====== Extrait ======

Une décision qui avait été proposée par la Commission en mai 2015, puis avait été adoptée en novembre de la même année par une majorité qualifiée des 28, contre la Hongrie, la Slovaquie et la Tchéquie, rejointes par la Pologne laquelle avait voté pour, avant que l’arrivée au pouvoir des conservateurs populistes du PiS ne change la donne.

Deux jours après le discours de Juncker, où certains se demandaient s’ils avaient vraiment entendu ce qu’ils avaient entendu, le sommet informel des 27 (sans le Royaume-Uni) à Bratislava le 16 septembre a confirmé tacitement le changement de cap. La déclaration solennelle finale de cette rencontre, destinée à rabibocher une UE qui s’est déchirée sur la gestion de la crise migratoire, ne faisait aucune mention du plan temporaire de répartition de 160.000 réfugiés. Mais bien une allusion : la feuille de route accompagnant la « déclaration de Bratislava » indiquait que « le travail devait se poursuivre pour élargir le consensus de l’UE en termes de politique migratoire à long terme, en ce compris comment appliquer les principes de responsabilité et solidarité dans le futur. » Traduction : la seule façon de combler le fossé entre nous est de redéfinir le concept de solidarité.

======

Actions à mener:
1 > D'après l'extrait sur la crise migratoire, combien de réfugiés le plan temporaire de répartition concernait-il ?
2 > Reprenez tel quel le passage de l'extrait sur la crise migratoire qui commence par « Deux jours après » et se poursuit jusqu'à « concept de solidarité. ».
3 > Poursuivez, s'il vous plaît, l'extrait sur la crise migratoire à la suite de sa dernière phrase.

====== Informations extraites ======

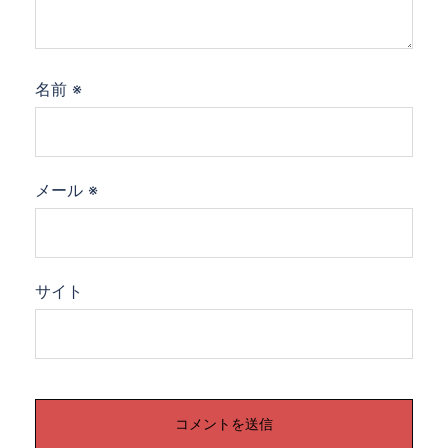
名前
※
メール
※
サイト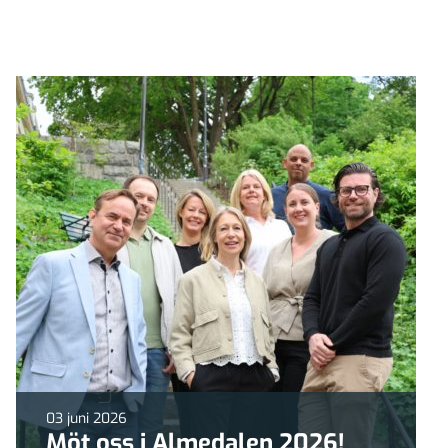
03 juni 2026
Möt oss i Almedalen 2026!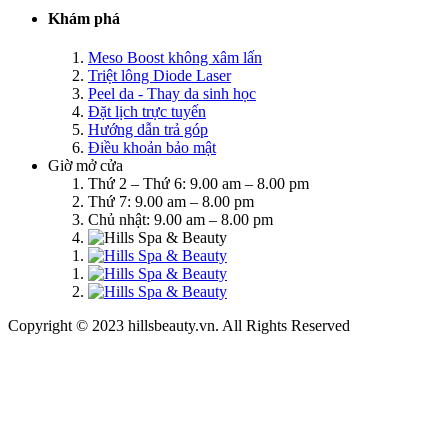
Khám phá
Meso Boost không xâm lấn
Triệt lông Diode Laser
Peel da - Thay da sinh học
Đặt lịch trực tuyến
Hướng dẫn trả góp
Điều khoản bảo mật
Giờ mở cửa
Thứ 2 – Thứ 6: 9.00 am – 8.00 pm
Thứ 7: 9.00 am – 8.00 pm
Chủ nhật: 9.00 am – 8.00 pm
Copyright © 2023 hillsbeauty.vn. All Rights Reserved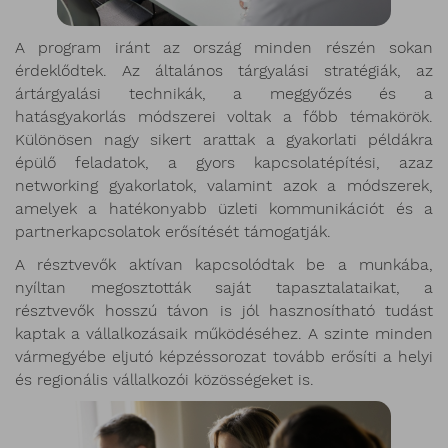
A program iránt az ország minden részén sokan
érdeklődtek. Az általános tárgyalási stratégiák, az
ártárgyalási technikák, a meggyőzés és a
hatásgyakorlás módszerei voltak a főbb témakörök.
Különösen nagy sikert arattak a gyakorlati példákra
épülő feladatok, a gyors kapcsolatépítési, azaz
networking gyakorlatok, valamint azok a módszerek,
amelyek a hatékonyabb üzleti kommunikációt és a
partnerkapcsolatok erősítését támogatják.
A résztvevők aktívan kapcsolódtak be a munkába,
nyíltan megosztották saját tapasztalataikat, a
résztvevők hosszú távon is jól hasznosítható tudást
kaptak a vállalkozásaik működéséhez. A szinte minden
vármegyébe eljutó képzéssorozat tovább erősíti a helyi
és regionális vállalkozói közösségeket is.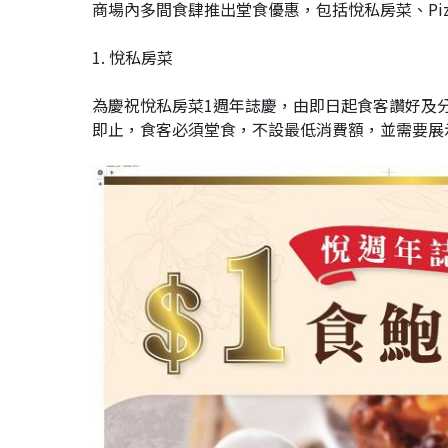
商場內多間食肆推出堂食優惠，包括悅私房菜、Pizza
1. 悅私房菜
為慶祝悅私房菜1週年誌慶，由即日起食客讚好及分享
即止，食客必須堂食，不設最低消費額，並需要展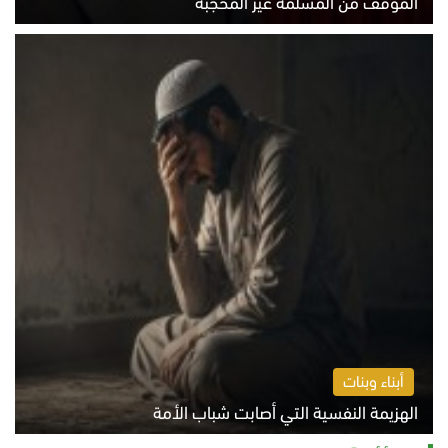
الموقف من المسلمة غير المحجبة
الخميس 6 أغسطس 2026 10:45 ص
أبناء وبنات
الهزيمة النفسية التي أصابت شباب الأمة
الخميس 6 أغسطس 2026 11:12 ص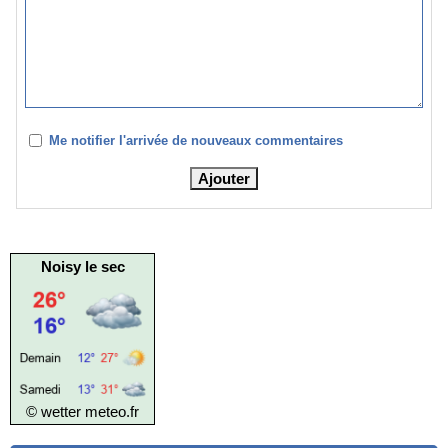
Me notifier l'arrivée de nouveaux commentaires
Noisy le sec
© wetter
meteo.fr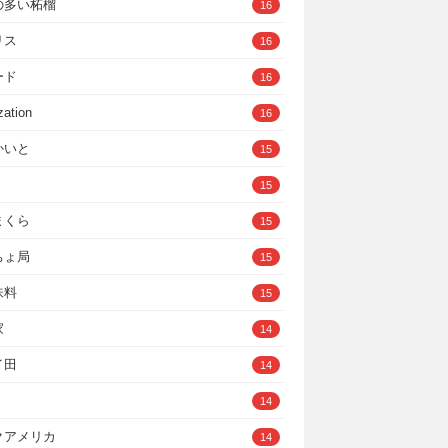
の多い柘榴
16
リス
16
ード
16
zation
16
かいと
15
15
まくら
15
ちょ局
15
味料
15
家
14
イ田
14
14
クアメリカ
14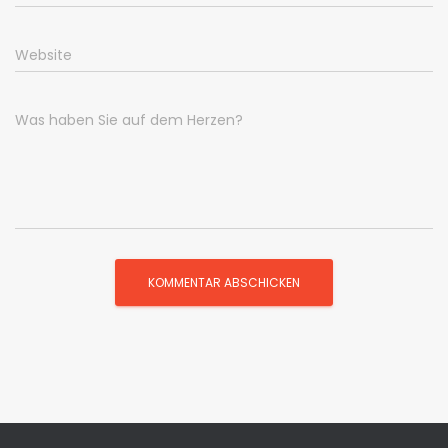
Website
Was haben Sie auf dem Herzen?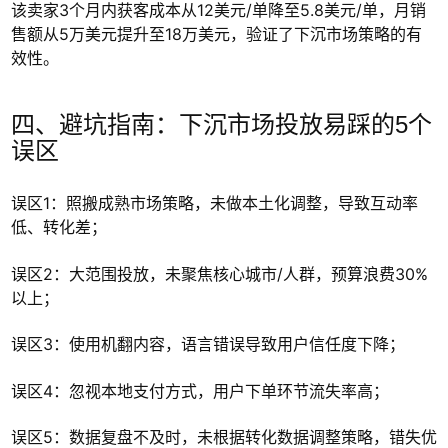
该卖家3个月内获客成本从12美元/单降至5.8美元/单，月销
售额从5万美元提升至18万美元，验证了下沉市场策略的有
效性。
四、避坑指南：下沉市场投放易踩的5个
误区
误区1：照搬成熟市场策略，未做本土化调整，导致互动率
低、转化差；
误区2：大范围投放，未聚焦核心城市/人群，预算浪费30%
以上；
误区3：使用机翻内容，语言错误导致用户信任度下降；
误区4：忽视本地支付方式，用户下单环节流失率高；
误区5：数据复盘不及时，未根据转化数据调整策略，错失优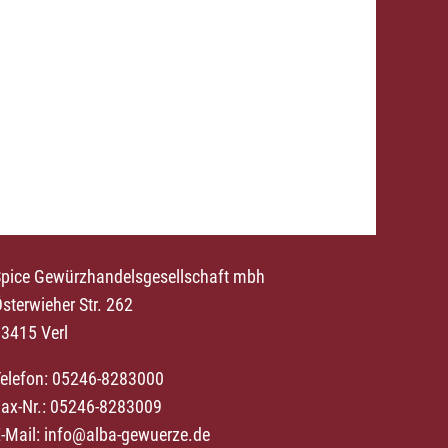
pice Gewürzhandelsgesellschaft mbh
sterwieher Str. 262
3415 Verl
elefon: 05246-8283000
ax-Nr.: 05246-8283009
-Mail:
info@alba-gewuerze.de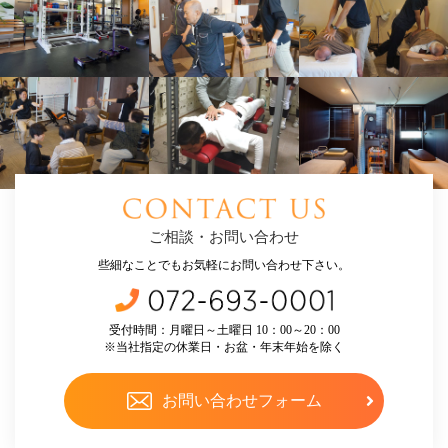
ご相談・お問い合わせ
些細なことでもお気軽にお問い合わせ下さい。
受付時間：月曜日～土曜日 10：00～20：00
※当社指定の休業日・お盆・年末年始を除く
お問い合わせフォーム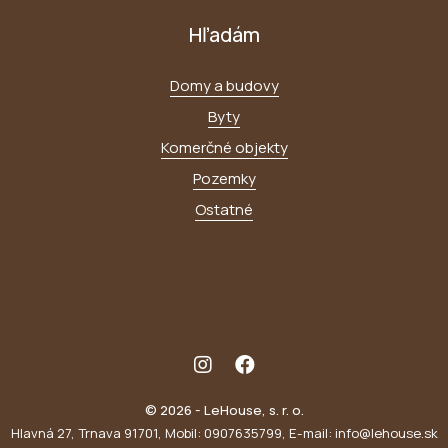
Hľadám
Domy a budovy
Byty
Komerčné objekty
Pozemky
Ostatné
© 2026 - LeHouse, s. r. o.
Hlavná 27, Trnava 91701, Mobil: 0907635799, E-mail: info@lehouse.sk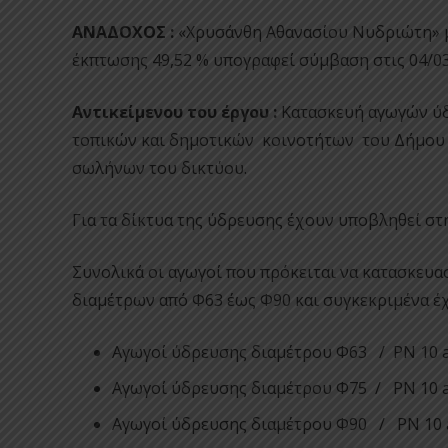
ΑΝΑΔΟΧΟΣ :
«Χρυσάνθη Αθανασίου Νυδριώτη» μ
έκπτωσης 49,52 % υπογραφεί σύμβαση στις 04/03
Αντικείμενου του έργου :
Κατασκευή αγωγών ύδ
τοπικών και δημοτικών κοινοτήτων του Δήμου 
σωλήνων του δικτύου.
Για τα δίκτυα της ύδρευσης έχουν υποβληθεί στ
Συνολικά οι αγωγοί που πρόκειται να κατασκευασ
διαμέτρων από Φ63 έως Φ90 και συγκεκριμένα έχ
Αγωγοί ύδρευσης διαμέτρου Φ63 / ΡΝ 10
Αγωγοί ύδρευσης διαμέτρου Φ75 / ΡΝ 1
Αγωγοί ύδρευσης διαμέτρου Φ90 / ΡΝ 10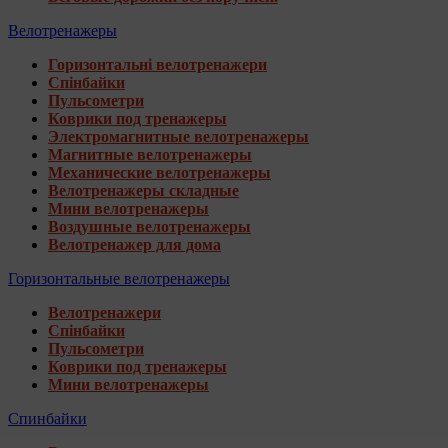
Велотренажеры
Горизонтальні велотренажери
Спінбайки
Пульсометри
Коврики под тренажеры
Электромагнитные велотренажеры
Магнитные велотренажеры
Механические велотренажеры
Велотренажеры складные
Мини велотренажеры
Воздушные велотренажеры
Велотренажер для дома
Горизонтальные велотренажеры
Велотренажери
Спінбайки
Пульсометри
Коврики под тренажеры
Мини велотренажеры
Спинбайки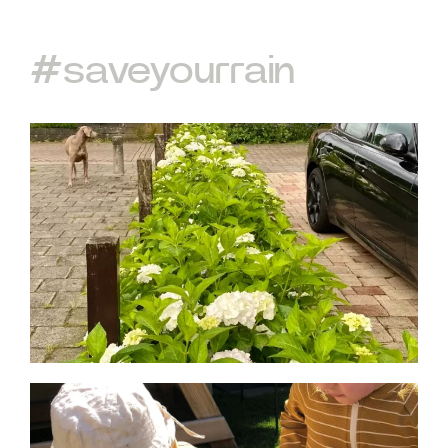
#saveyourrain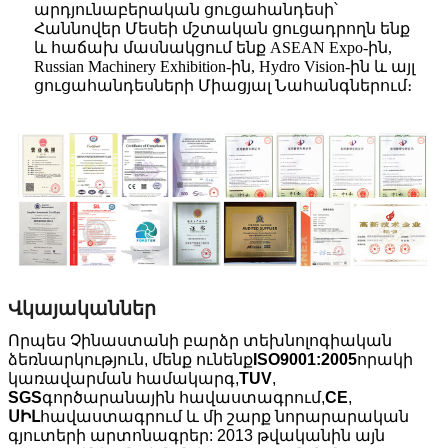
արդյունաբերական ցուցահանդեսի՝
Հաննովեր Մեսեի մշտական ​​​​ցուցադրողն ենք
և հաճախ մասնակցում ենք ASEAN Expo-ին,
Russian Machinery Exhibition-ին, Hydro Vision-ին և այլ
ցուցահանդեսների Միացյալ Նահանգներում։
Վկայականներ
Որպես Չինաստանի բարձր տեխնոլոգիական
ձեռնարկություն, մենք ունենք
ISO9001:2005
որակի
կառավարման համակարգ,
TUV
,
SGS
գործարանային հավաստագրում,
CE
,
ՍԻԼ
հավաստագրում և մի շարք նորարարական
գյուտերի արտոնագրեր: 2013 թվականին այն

======

Corrigé de l'exercice:
1 > 160 000 réfugiés.

2 >
Deux jours après le discours de Juncker, où certains se demandaient s’ils avaient vraiment entendu ce qu’ils avaient entendu, le sommet informel des 27 (sans le Royaume-Uni) à Bratislava le 16 septembre a confirmé tacitement le changement de cap. La déclaration solennelle finale de cette rencontre, destinée à rabibocher une UE qui s’est déchirée sur la gestion de la crise migratoire, ne faisait aucune mention du plan temporaire de répartition de 160.000 réfugiés. Mais bien une allusion : la feuille de route accompagnant la « déclaration de Bratislava » indiquait que « le travail devait se poursuivre pour élargir le consensus de l’UE en termes de politique migratoire à long terme, en ce compris comment appliquer les principes de responsabilité et solidarité dans le futur. » Traduction : la seule façon de combler le fossé entre nous est de redéfinir le concept de solidarité.

3 >
Perplexité

Une redéfinition proposée par les V4, sous le vocable de « solidarité flexible » qui a suscité la plus grande perplexité lorsqu’il est apparu à Bratislava.

L’explication de texte finale a été livrée jeudi à Bruxelles par Jean-Claude Juncker lors d’une intervention au Conseil économique et social européen : « La répartition des réfugiés doit se faire d’une façon solidaire. Il y a des pays qui le font, d’autres qui n’aiment pas le faire car ils disent «nous sommes des pays catholiques, et on n’a pas de place pour les musulmans». Je trouve ce raisonnement inacceptable. Il y a d’abord les hommes et puis les religions. Il faudra que nous arrivions à accueillir sur notre territoire tous les hommes qui fuient la guerre, qui fuient le viol. Mais si certains pays ne peuvent pas le faire, il faudra qu’ils participent davantage à la protection des frontières extérieures. ».

C’est dit, reste à le mettre en musique. Quelles seront les répercussions exactes de ce changement de cap qui a été clairement négocié entre les dirigeants de l’UE lors de leur intense chassé-croisé qui a préparé le sommet de Bratislava ? Le principe du partage de réfugiés a fait l’objet à ce jour d’une décision, et d’un projet. La décision fut celle de novembre 2015 de répartir par quotas 160.000 demandeurs d’asile sur deux ans, dans le cadre d’un mécanisme d’urgence. Le projet est celui de la réforme du règlement dit de Dublin, qui définit les principes et les modalités européennes de la gestion et de l’accueil des demandeurs d’asile.

Ce projet de la Commission présenté en mai dernier prévoit la possibilité, en cas d’urgence, d’activer une répartition par quotas. À défaut d’accepter des demandeurs, les États pourraient choisir de contribuer à l’effort commun avec un montant de 250.000 euros par réfugié. (Un chiffre astronomique qui a unanimement été perçu comme une provocation de la Commission à l’égard des pays de Visegrad…)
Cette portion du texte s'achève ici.